→ **ASSIGNED TASK**
Start at the line holding "wrist: (706, 327)". Write out that line and each one after it to the end of the data, unchanged.

→ **DATA FOR THIS TASK**
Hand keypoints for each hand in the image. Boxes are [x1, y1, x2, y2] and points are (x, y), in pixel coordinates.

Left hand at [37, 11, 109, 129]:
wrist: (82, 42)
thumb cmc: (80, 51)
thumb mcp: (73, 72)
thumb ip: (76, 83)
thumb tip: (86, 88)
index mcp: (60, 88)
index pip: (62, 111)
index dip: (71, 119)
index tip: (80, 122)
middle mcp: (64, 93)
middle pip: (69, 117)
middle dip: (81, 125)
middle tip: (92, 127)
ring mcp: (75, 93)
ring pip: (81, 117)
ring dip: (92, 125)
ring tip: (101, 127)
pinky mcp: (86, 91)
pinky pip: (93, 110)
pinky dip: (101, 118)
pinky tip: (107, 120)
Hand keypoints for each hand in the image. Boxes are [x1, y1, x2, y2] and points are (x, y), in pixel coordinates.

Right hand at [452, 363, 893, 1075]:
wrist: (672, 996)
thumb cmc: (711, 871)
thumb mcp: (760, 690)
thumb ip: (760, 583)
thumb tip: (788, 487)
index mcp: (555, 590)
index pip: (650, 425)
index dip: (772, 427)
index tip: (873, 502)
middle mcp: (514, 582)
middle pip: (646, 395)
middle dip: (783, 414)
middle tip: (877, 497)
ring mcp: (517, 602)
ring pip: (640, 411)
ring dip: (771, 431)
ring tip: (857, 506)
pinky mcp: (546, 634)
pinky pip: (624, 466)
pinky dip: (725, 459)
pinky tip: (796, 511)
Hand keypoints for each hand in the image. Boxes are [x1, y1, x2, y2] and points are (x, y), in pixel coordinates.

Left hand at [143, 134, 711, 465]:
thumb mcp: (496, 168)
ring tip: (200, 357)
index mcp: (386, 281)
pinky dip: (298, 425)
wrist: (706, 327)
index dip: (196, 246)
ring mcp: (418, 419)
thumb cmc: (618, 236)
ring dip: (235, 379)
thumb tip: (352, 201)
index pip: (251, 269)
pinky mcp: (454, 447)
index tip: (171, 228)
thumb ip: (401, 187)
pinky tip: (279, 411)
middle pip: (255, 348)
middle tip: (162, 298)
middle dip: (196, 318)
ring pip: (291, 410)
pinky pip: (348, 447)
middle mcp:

→ **YOUR SOLUTION**
wrist: (706, 327)
index dip: (196, 246)
ring mcp: (418, 419)
thumb cmc: (618, 236)
ring dip: (235, 379)
thumb tip: (352, 201)
index pip: (251, 269)
pinky mcp: (454, 447)
index tip: (171, 228)
thumb ip: (401, 187)
pinky tip: (279, 411)
middle pip: (255, 348)
middle tip: (162, 298)
middle dip: (196, 318)
ring pip: (291, 410)
pinky pip: (348, 447)
middle mcp:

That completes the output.